Le matériel, lui aussi, a eu chaud. On le voit d'ailleurs directement dans Cow, où la caméra se prend plusieurs coups de sabots. «On a perdu quelques objectifs», admet Andrea Arnold. L'expérience est un peu moins violente dans Vedette. «Elle sentait bien ma présence et la présence de la caméra, qu'elle venait manger régulièrement, s'amuse Patrice Chagnard. Lécher l'objectif, ça, je ne sais pas combien de fois elle l'a fait. Elle adorait évidemment la boule de poils qui protège le micro et qui dépassait de la caméra.»

Sensibiliser plutôt que militer

Au cours de notre discussion, on apprend à Andrea Arnold qu'un autre documentaire focalisé sur une vache est diffusé à Cannes en même temps que le sien: «Oh mon dieu, j'y crois pas! (...) Parfois, des choses comme ça se retrouvent dans l'air du temps, n'est-ce pas? Avec tout ce qui se passe avec la nature en ce moment, je pense que les gens réfléchissent plus à ces sujets.» Pour autant, la cinéaste refuse de s'attarder sur la question de l'élevage massif ou de la consommation de viande: «Je pense qu'il est préférable que chacun entretienne sa propre relation avec le film.»
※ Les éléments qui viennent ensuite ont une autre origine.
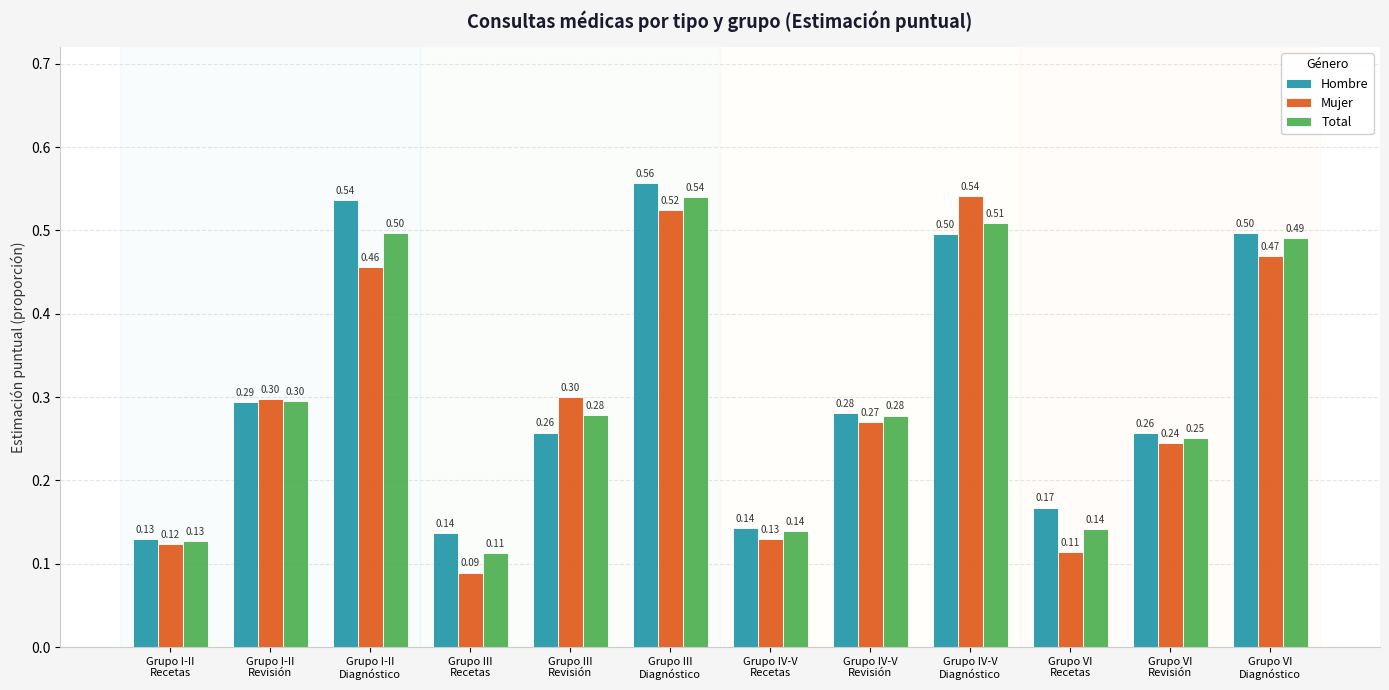

At how many categories does at least one series exceed 0?

12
Claudine Bories et Patrice Chagnard, eux non plus, ne sont pas venus militer pour le végétarisme, et refusent l'idée que leur film porterait un «message moral». Ils s'avouent malgré tout transformés par l'expérience du tournage. «On n'est pas devenus végétariens comme ça, mais on se rend compte qu'on mange de moins en moins de viande. On est de plus en plus réticents à en manger. (...) On ne peut plus continuer à considérer un animal, une vache, comme une simple chose. Ce n'est plus possible.»